Page segmentation data:
-----

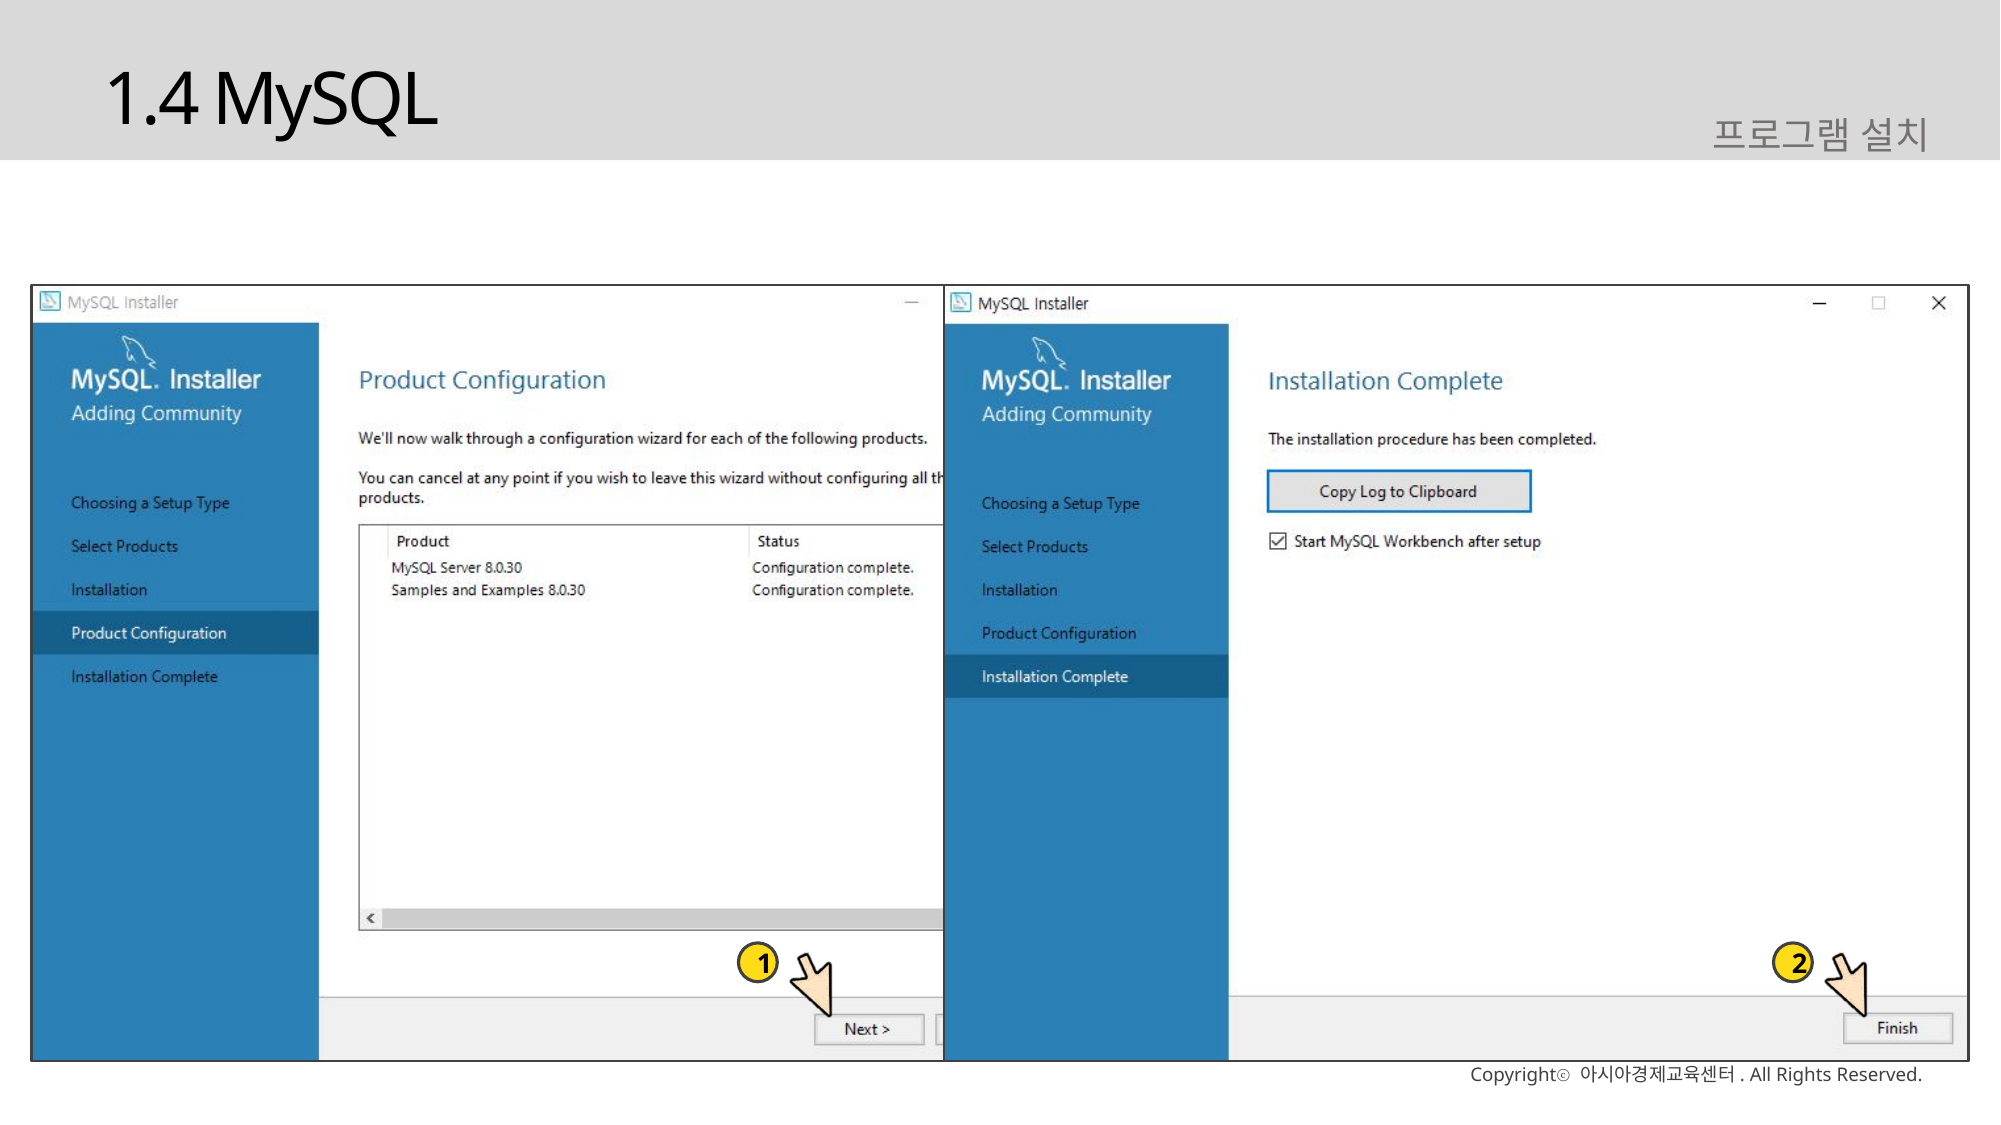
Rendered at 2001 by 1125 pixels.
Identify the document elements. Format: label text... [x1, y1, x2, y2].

text_box 프로그램 설치 [1697, 59, 1945, 165]
title 1.4 MySQL [88, 26, 1105, 148]
picture [32, 286, 1968, 1060]
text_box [1773, 942, 1895, 1040]
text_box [738, 942, 860, 1040]
text_box [0, 0, 2000, 161]
text_box Copyrightⓒ 아시아경제교육센터. All Rights Reserved. [1455, 1060, 1938, 1093]
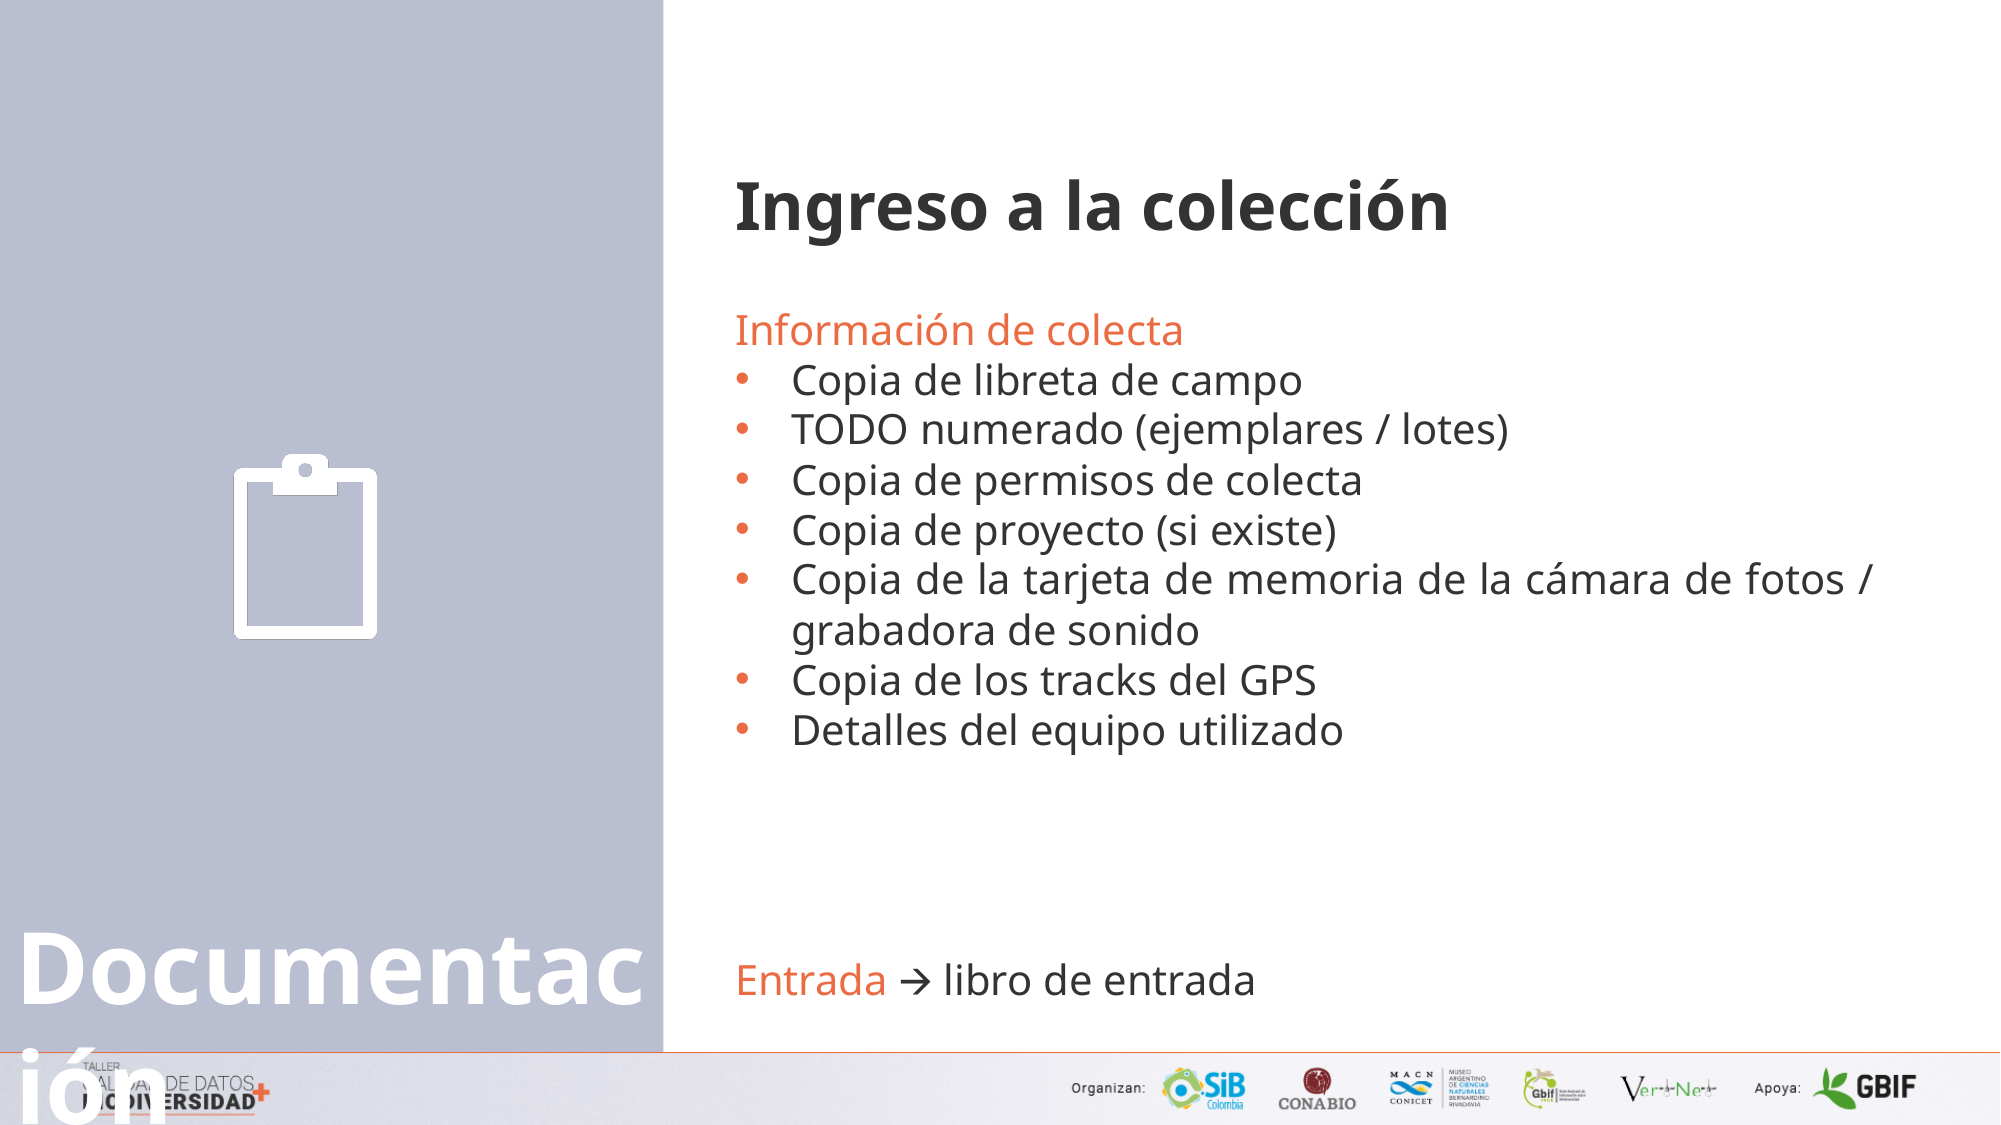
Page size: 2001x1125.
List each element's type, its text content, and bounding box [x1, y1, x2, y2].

text_box Ingreso a la colección Información de colecta Copia de libreta de campo TODO numerado (ejemplares / lotes) Copia de permisos de colecta Copia de proyecto (si existe) Copia de la tarjeta de memoria de la cámara de fotos / grabadora de sonido Copia de los tracks del GPS Detalles del equipo utilizado Entrada 🡪 libro de entrada [720, 155, 1890, 1012]
picture [193, 435, 416, 658]
text_box Documentación [0, 897, 664, 1050]
picture [0, 1051, 2000, 1125]
text_box [0, 0, 664, 897]
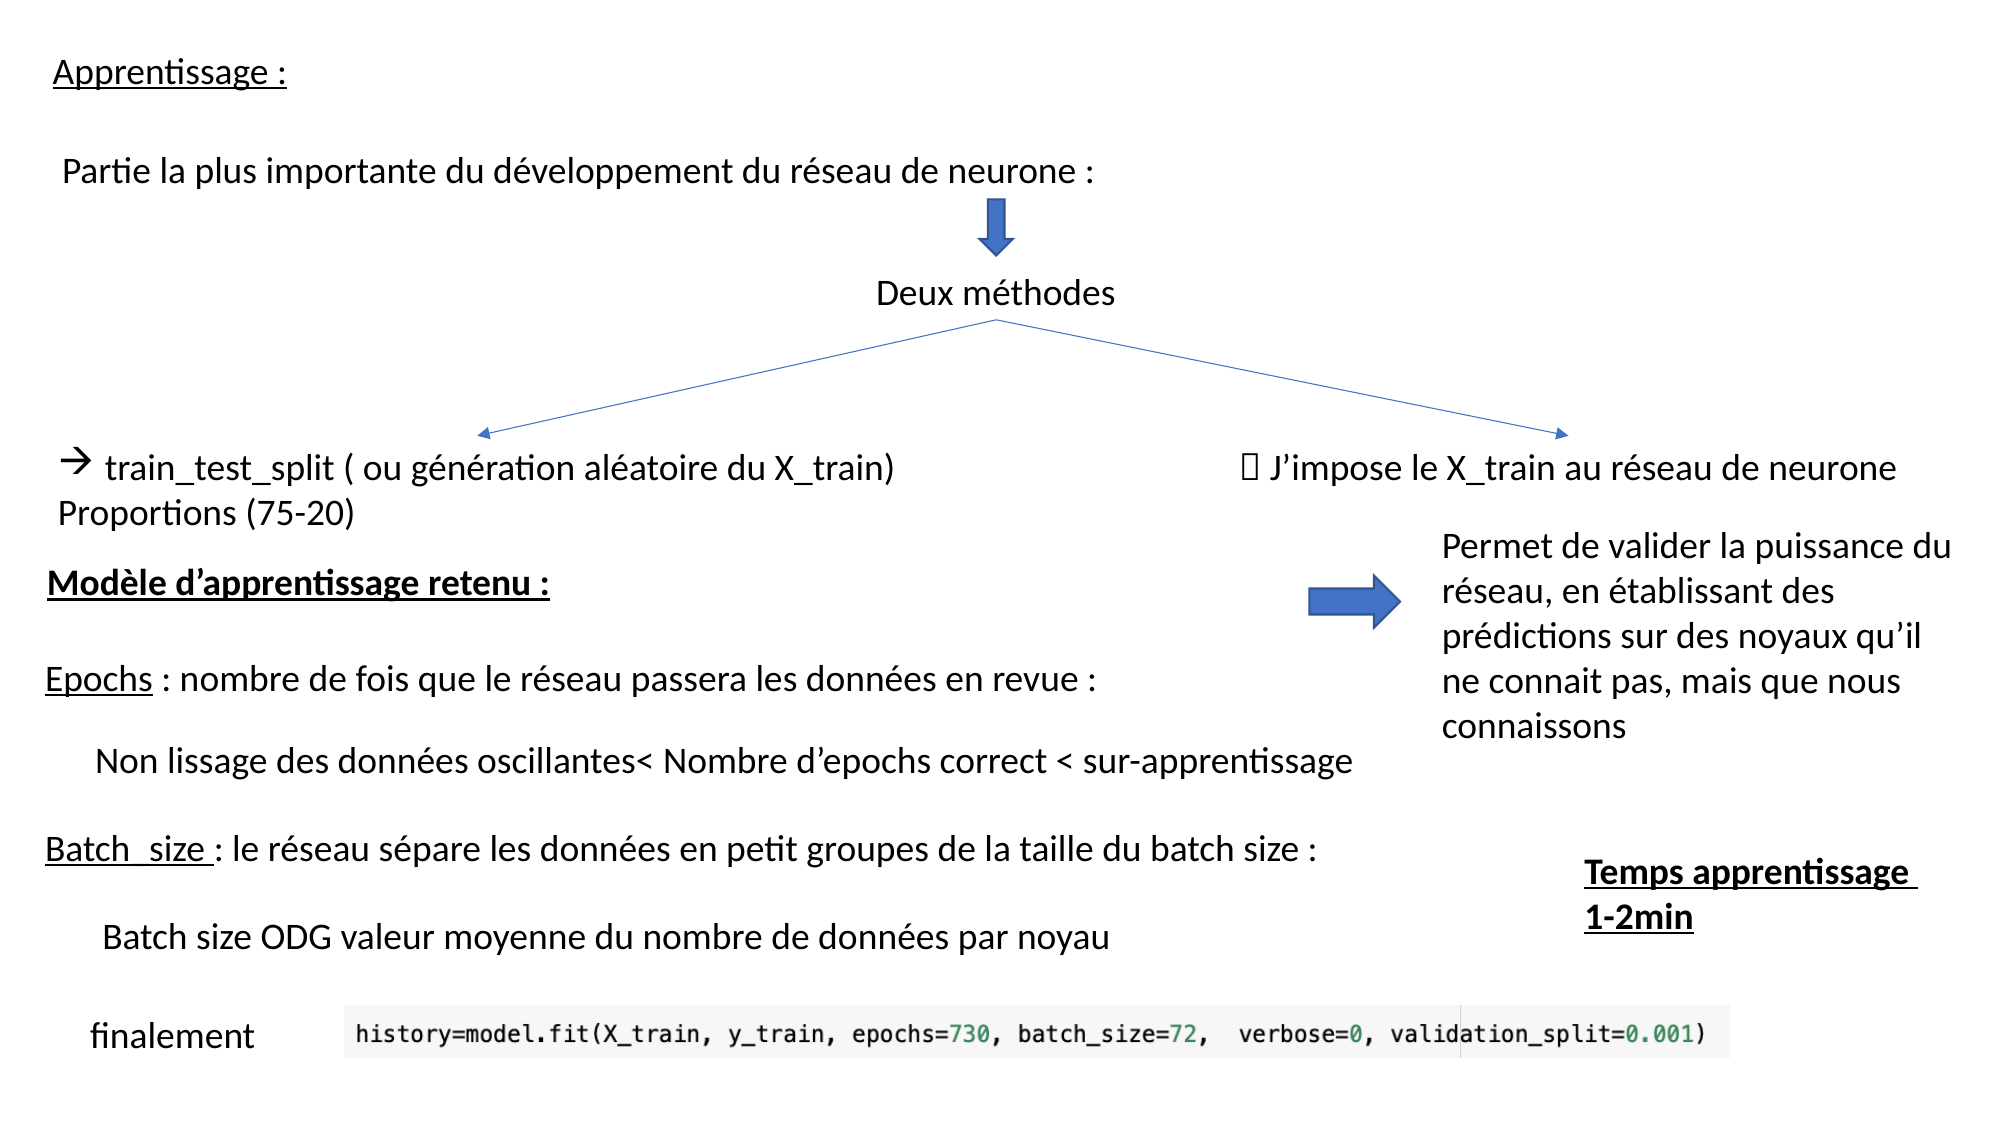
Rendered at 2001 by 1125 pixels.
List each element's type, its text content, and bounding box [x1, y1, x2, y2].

text_box Deux méthodes [861, 260, 1132, 320]
picture [344, 1005, 1730, 1058]
text_box Apprentissage : [37, 39, 575, 100]
text_box Non lissage des données oscillantes< Nombre d’epochs correct < sur-apprentissage [80, 728, 1370, 788]
text_box Partie la plus importante du développement du réseau de neurone : [47, 138, 1120, 199]
text_box Epochs : nombre de fois que le réseau passera les données en revue : [30, 646, 1121, 707]
text_box [1308, 572, 1402, 631]
text_box Batch size ODG valeur moyenne du nombre de données par noyau [87, 904, 1127, 965]
text_box Temps apprentissage 1-2min [1569, 839, 1934, 945]
text_box Permet de valider la puissance du réseau, en établissant des prédictions sur des noyaux qu’il ne connait pas, mais que nous connaissons [1427, 513, 1970, 754]
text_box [997, 320, 1569, 436]
text_box Batch_size : le réseau sépare les données en petit groupes de la taille du batch size : [30, 816, 1351, 922]
text_box [977, 198, 1016, 257]
text_box Modèle d’apprentissage retenu : [32, 550, 566, 611]
text_box  J’impose le X_train au réseau de neurone [1224, 435, 1914, 496]
text_box finalement [75, 1003, 271, 1063]
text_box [477, 320, 997, 436]
text_box train_test_split ( ou génération aléatoire du X_train) Proportions (75-20) [43, 435, 912, 541]
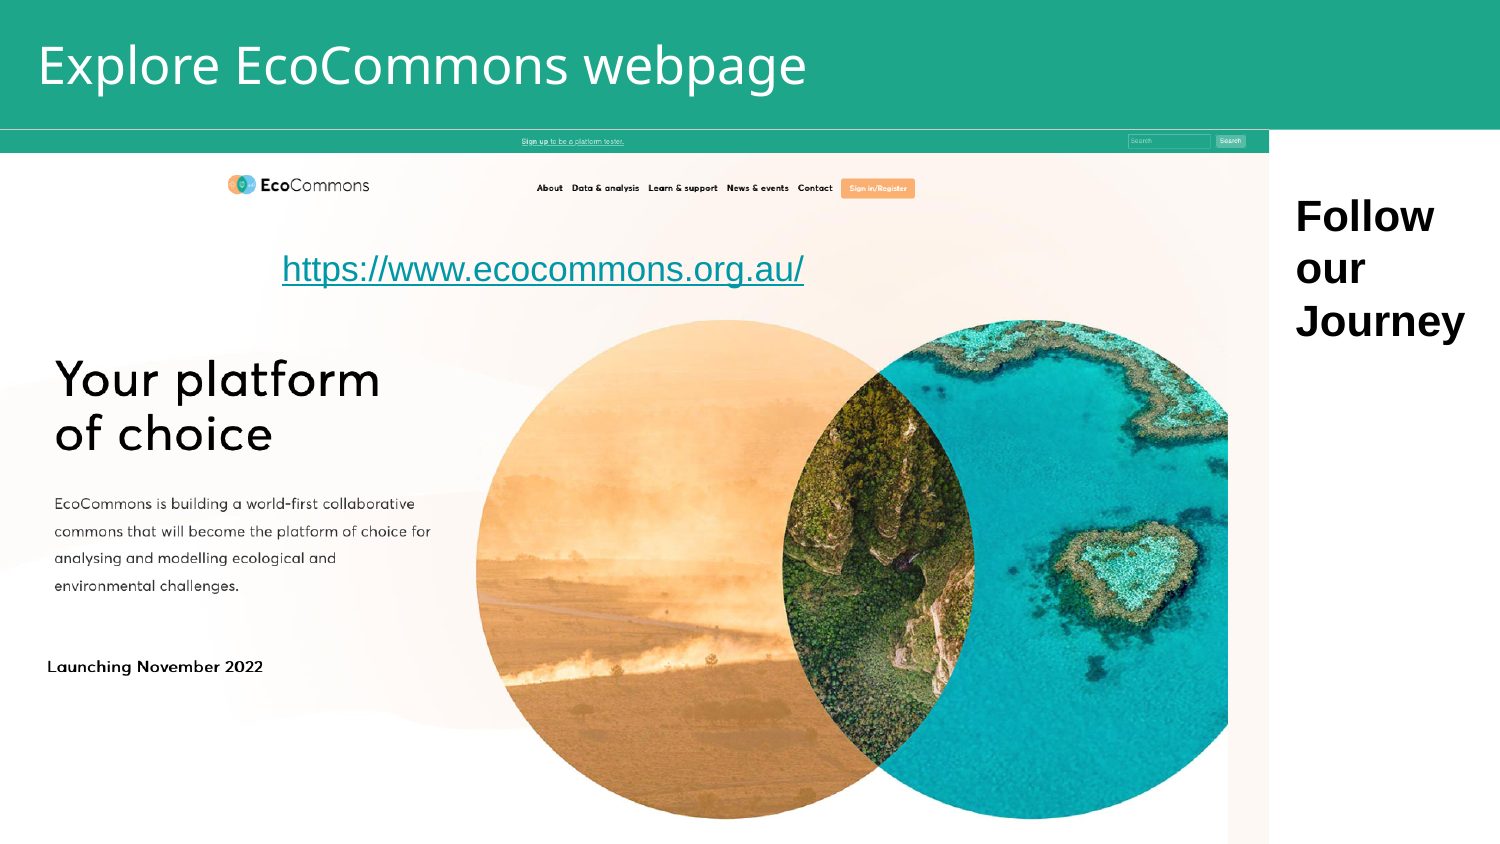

-----

### What is being asked
Print every entry exactly; omit the pictures.

### Answer space
Rendered at 2001 by 1125 pixels.
Identify the document elements. Format: label text... [x1, y1, x2, y2].

text_box 프로그램 설치 [1697, 59, 1945, 165]
title 1.4 MySQL [88, 26, 1105, 148]
picture [32, 286, 1968, 1060]
text_box [1773, 942, 1895, 1040]
text_box [738, 942, 860, 1040]
text_box [0, 0, 2000, 161]
text_box Copyrightⓒ 아시아경제교육센터. All Rights Reserved. [1455, 1060, 1938, 1093]
Page size: 2001x1125.
List each element's type, its text content, and bounding box [x1, y1, x2, y2].

text_box Ingreso a la colección Información de colecta Copia de libreta de campo TODO numerado (ejemplares / lotes) Copia de permisos de colecta Copia de proyecto (si existe) Copia de la tarjeta de memoria de la cámara de fotos / grabadora de sonido Copia de los tracks del GPS Detalles del equipo utilizado Entrada 🡪 libro de entrada [720, 155, 1890, 1012]
picture [193, 435, 416, 658]
text_box Documentación [0, 897, 664, 1050]
picture [0, 1051, 2000, 1125]
text_box [0, 0, 664, 897]
Rendered at 2001 by 1125 pixels.
List each element's type, its text content, and bounding box [x1, y1, x2, y2].

text_box Deux méthodes [861, 260, 1132, 320]
picture [344, 1005, 1730, 1058]
text_box Apprentissage : [37, 39, 575, 100]
text_box Non lissage des données oscillantes< Nombre d’epochs correct < sur-apprentissage [80, 728, 1370, 788]
text_box Partie la plus importante du développement du réseau de neurone : [47, 138, 1120, 199]
text_box Epochs : nombre de fois que le réseau passera les données en revue : [30, 646, 1121, 707]
text_box [1308, 572, 1402, 631]
text_box Batch size ODG valeur moyenne du nombre de données par noyau [87, 904, 1127, 965]
text_box Temps apprentissage 1-2min [1569, 839, 1934, 945]
text_box Permet de valider la puissance du réseau, en établissant des prédictions sur des noyaux qu’il ne connait pas, mais que nous connaissons [1427, 513, 1970, 754]
text_box [997, 320, 1569, 436]
text_box Batch_size : le réseau sépare les données en petit groupes de la taille du batch size : [30, 816, 1351, 922]
text_box [977, 198, 1016, 257]
text_box Modèle d’apprentissage retenu : [32, 550, 566, 611]
text_box  J’impose le X_train au réseau de neurone [1224, 435, 1914, 496]
text_box finalement [75, 1003, 271, 1063]
text_box [477, 320, 997, 436]
text_box train_test_split ( ou génération aléatoire du X_train) Proportions (75-20) [43, 435, 912, 541]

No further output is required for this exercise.